Un syndicat sans compétences mais pas sans dépenses

Président, vis président, secrétariat, trésorier mais pour quelle charge de travail ?

Historique du syndicat des transports de la région nord du canton du Châtelet en Brie

Le syndicat des transports avait été créé en 1983 entre les communes de Blandy et Moisenay pour l'étude et la réalisation des transports scolaires sur la région nord du canton du Châtelet en Brie. La ligne 24 entre Rosay et Melun a ensuite été mise en place. Cette ligne permettait d'assurer le transport scolaire des enfants des deux villages mais desservait aussi plusieurs autres communes. En 2012 le STIF (Syndicat des Transport d'Ile de France) a repris la compétence "transport" sur toute l'Ile de France et par voie de conséquence, la responsabilité de la ligne 24.

Pourquoi la dissolution n'a t'elle pas été prononcée plus rapidement

 Le syndicat Blandy/Moisenay n'ayant plus de raison d'exister, les élus de Blandy de la précédente municipalité ont alors demandé la dissolution de ce syndicat mais, sans que les raisons en soient clairement exprimées, les élus de Moisenay de l'époque, dont le président du syndicat, s'y étaient opposés.
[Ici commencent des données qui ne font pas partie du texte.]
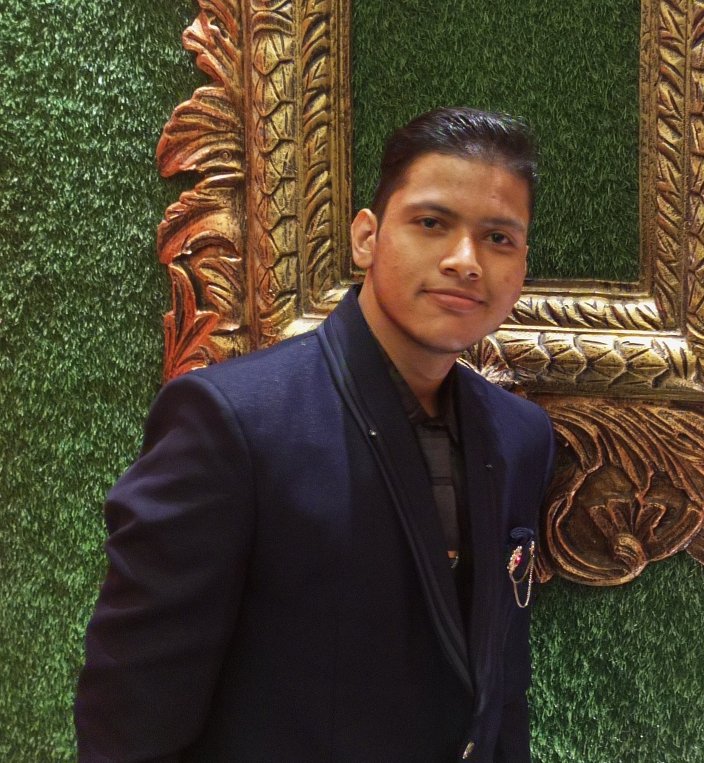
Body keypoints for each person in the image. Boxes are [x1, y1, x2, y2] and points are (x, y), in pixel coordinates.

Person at [75, 106, 556, 762]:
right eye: (431, 223)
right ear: (366, 237)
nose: (465, 261)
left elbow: (498, 690)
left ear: (522, 263)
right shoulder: (232, 422)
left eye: (498, 238)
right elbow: (132, 712)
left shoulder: (520, 435)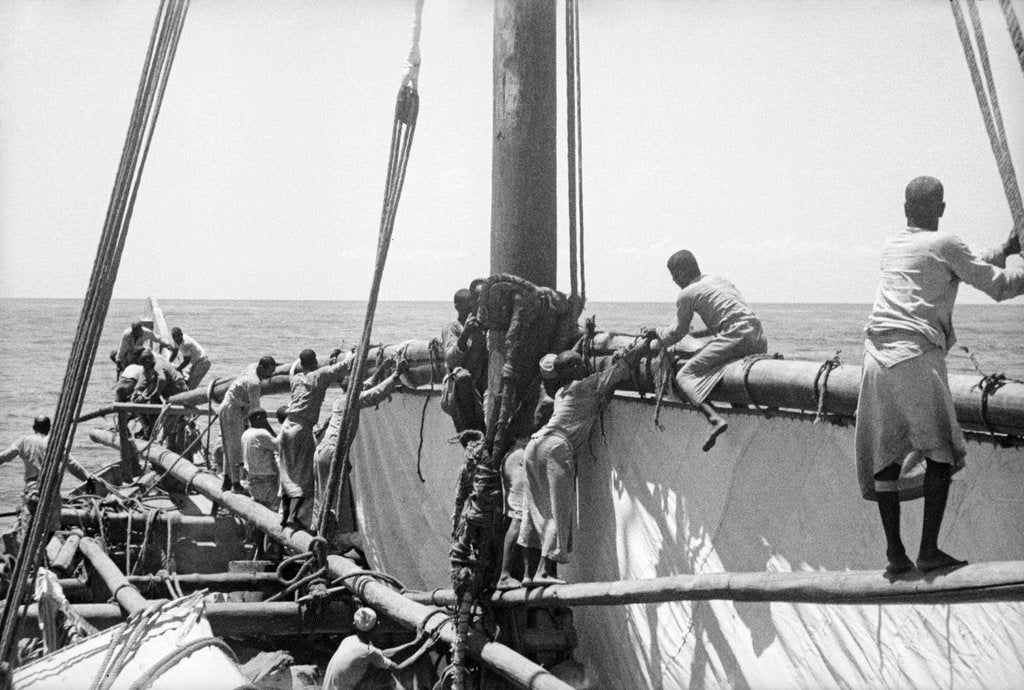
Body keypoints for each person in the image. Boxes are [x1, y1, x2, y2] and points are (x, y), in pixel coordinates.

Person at [857, 176, 1024, 575]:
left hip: (875, 356)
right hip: (914, 355)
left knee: (887, 457)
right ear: (943, 209)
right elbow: (996, 285)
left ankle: (895, 555)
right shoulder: (946, 244)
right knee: (941, 453)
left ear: (905, 209)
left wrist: (1004, 248)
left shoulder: (894, 244)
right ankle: (928, 550)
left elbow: (956, 264)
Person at [518, 345, 645, 586]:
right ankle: (544, 572)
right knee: (559, 509)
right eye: (580, 363)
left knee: (533, 510)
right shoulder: (584, 385)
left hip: (535, 445)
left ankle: (528, 574)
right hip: (556, 447)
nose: (585, 364)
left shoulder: (561, 393)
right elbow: (622, 369)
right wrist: (640, 345)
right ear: (575, 369)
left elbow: (599, 398)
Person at [645, 250, 767, 452]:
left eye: (675, 275)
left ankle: (714, 419)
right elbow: (724, 321)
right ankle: (743, 422)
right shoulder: (718, 281)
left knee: (685, 375)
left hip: (736, 337)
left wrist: (655, 331)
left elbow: (674, 334)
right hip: (758, 337)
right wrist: (695, 336)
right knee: (725, 367)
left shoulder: (686, 294)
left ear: (683, 271)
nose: (674, 280)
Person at [311, 359, 408, 533]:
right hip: (332, 452)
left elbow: (367, 386)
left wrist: (383, 368)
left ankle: (320, 531)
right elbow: (375, 394)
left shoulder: (341, 399)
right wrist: (396, 374)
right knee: (337, 497)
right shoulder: (351, 401)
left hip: (323, 451)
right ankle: (336, 537)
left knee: (324, 495)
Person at [279, 349, 353, 528]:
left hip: (286, 427)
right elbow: (345, 365)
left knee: (288, 473)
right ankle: (296, 518)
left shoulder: (296, 378)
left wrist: (331, 360)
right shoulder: (319, 375)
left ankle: (285, 514)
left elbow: (301, 370)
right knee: (305, 475)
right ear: (314, 363)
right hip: (301, 429)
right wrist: (352, 352)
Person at [496, 395, 552, 591]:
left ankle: (527, 574)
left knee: (524, 515)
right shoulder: (544, 399)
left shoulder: (529, 394)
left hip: (517, 454)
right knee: (519, 517)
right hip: (521, 455)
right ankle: (504, 575)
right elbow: (543, 410)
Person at [219, 356, 278, 494]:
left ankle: (227, 479)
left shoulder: (252, 367)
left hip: (228, 406)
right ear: (261, 368)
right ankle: (235, 484)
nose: (270, 376)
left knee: (227, 444)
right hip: (232, 409)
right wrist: (272, 436)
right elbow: (257, 415)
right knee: (235, 447)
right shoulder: (254, 384)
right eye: (269, 371)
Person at [1, 416, 95, 496]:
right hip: (50, 488)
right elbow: (71, 463)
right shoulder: (55, 442)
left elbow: (6, 456)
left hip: (32, 488)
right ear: (49, 428)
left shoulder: (24, 441)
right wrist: (87, 477)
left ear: (34, 427)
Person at [441, 284, 488, 433]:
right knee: (463, 377)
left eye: (474, 304)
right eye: (468, 304)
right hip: (461, 392)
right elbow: (450, 359)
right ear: (457, 306)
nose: (472, 307)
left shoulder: (482, 327)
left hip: (482, 390)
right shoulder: (453, 327)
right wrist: (466, 333)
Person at [322, 608, 407, 690]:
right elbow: (398, 668)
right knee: (383, 672)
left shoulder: (349, 640)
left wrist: (412, 643)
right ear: (376, 627)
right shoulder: (368, 651)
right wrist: (420, 651)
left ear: (354, 625)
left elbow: (381, 654)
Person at [240, 407, 280, 512]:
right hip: (266, 476)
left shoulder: (246, 434)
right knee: (273, 507)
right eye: (265, 419)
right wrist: (268, 428)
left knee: (259, 505)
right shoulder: (261, 433)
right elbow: (279, 447)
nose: (266, 422)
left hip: (252, 476)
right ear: (258, 418)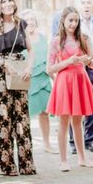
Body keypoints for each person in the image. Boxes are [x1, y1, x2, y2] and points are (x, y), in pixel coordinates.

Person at [0, 0, 36, 176]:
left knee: (22, 119)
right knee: (4, 119)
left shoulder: (21, 23)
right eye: (4, 2)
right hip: (0, 76)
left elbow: (30, 49)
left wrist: (29, 67)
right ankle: (6, 165)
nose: (8, 4)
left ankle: (26, 163)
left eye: (10, 0)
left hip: (20, 73)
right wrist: (4, 63)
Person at [46, 7, 93, 172]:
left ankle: (82, 158)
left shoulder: (84, 39)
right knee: (63, 122)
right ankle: (63, 160)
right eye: (70, 20)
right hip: (64, 82)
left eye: (76, 20)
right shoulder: (56, 41)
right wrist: (70, 61)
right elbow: (50, 69)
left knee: (78, 121)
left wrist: (89, 61)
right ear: (63, 20)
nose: (73, 24)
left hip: (80, 79)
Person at [69, 0, 93, 154]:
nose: (87, 5)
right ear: (78, 5)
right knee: (75, 105)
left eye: (89, 2)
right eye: (83, 3)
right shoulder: (74, 23)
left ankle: (90, 140)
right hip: (77, 69)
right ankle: (74, 142)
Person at [19, 9, 56, 154]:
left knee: (44, 113)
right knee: (25, 114)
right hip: (28, 79)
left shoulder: (42, 37)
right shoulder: (20, 39)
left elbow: (49, 59)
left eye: (33, 19)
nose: (30, 22)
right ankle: (25, 145)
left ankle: (47, 143)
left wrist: (54, 77)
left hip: (43, 79)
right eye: (27, 20)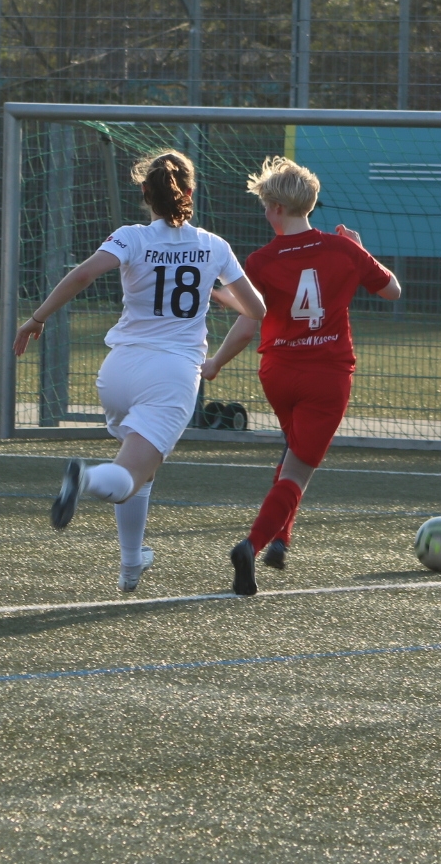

Le compte rendu de la réunion syndicale du 11 avril 2013 montre une divergence de point de vue des représentants des deux municipalités de l'époque.

Une manne pour la nouvelle municipalité de Blandy

En début de mandature, lors de la première réunion du conseil municipal, l'ancien maire Eric Cadiou conseillait au nouveau maire, Patrice Motté de reprendre ce dossier. Après plusieurs mois sans aucune nouvelle, sans information quant aux intentions du maire, le sujet de la dissolution est mis à l'ordre du jour du conseil du 24 novembre et bien entendu, la dissolution votée à l'unanimité. 

Le montant du compte administratif de ce syndicat lors de la dissolution s'élève à 277.000 € que les deux communes ont convenu de se partager à 50%

 

Une bonne nouvelle qui ne doit pas endormir la vigilance des citoyens

Lors de la séance  du 30 septembre 2014, le conseil syndical a voté : (ci joint le compte rendu)

  • une indemnité de fonction de 12,2% de l'indice 1015 pour la présidente, Madame Geneviève Varoqui, soit environ 460€ par mois,
  • une indemnité de fonction de 4,65% de l'indice 1015 pour le vice-président, Monsieur Patrice Motté, soit environ 170€ par mois,
  • une indemnité de secrétariat de 840 € par an pour la secrétaire du syndicat,
  • une indemnité à 100% du barème pour les 2 receveurs du trésor public présents sur l'exercice (Remplacement du receveur depuis le 1er septembre 2014).
 
Ces décisions entraînent une charge de plus de 8500€ sur une année pleine sans compter les indemnités des percepteurs, dont le premier n'a eu aucune valeur ajoutée particulière du fait de l'inactivité du syndicat depuis 2012, et le deuxième, qui ne sera sollicité que dans le cadre de son travail. 
Pour se faire une opinion sur ces dépenses, il faut les considérer dans le contexte d'un syndicat en cours de dissolution, sans activité ni compétence.  La charge de travail nécessaire pour cette dissolution incombe principalement au secrétariat du syndicat.
 
Il est curieux de la part d'élus se réclamant scrupuleux de la dépense publique et ayant annoncé une gestion rigoureuse des budgets, de constater une forme de largesse concernant leur propres indemnités et un certain laxisme vis à vis des indemnités pour le percepteur.